He remained detached from favoritism, except for one player -- Andre Agassi.
"He was the kindest man, nicest player I ever worked for. He was real. Genuine. Not the least bit stuck on himself. Same for his wife [women's tennis player Steffi Graf]. Every time I'd see her, she'd come up and give me a big kiss. So many tennis players are spoiled. But not them. They're the best people."
Agassi remembered Rickenbacker in his autobiography, "Open":
James has been at the U.S. Open almost as long as I have. He's led me down this tunnel before and after glorious wins and excruciating losses. Large, kind, with tough-guy scars that he wears with pride He's one of the first people I look for when I walk into [Arthur] Ashe Stadium. James always makes sure to be the one behind my chair. During a grueling match, I'll often catch James looking concerned, and I'll whisper, Don't worry, James, I've got this chump today. It always makes him chuckle.
Anybody else make you chuckle?
"[Novak] Djokovic," Rickenbacker says. "That man's hilarious. He'd mutter stuff to himself. And he'd do impressions all the time. He could do Nadal perfect. He could do anybody."
Friendliest woman? "Probably Lindsay Davenport. She used to bounce the ball off my back."

Meanest? "That guy from Germany -- [Boris] Becker. He was kinda mean. Man, he'd get on the line judges."
Biggest entourages? "Oh, the Williams sisters, by far. They always had a big group of people with them. And celebrities. Janet Jackson, you name it."
Insecure? "Monica Seles, I guess. She was just a very nervous girl. Not confident at all. Always asking me, "Where am I supposed to go now? What am I supposed to do?'"
Understandable, of course. The on-the-court stabbing of Seles during a match in Hamburg, Germany, in 1993 was what gave Rickenbacker his job in the first place. That's when tournaments began posting guards between the players and the fans.

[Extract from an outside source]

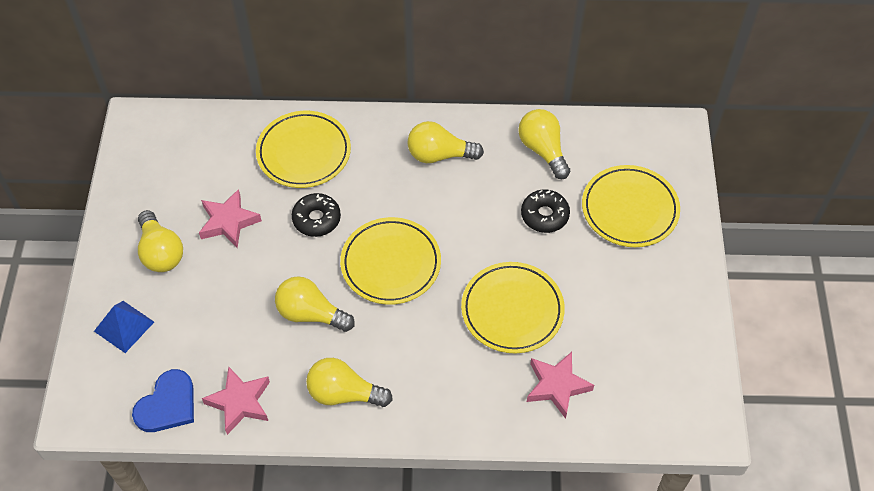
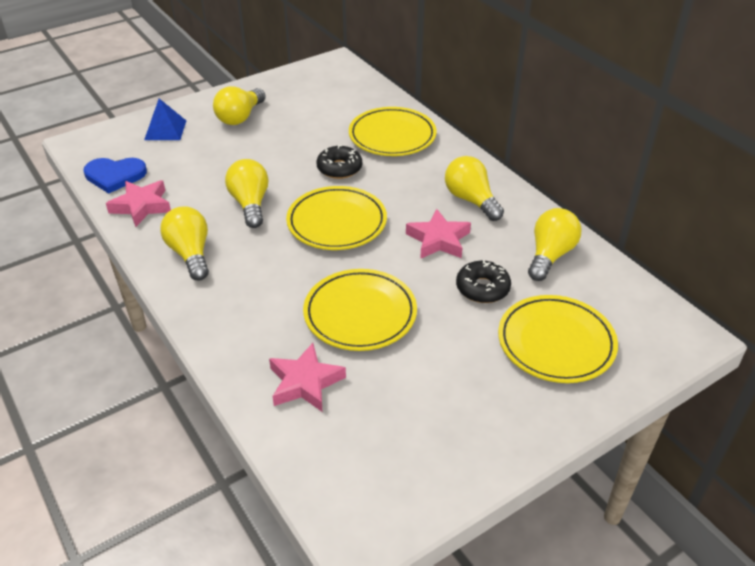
camera: 55 degrees right, 15 degrees down
(228, 222) = (294, 132): pink star -> pink star (438, 240)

Rickenbacker quit the Open job last year after being diagnosed with prostate cancer. "Just didn't think I could stand out there in that sun all day for two weeks," he says. He's fine now -- 100 percent in remission -- and is considering a comeback.
Until then, he has Trump's back, and front, and side.
"Very nice man," Rickenbacker says. "Lets people take his picture and everything. But you gotta know -- Mr. Trump is a businessman. He don't play around. He ain't playin'."
Sounds as if Trump would like Sampras.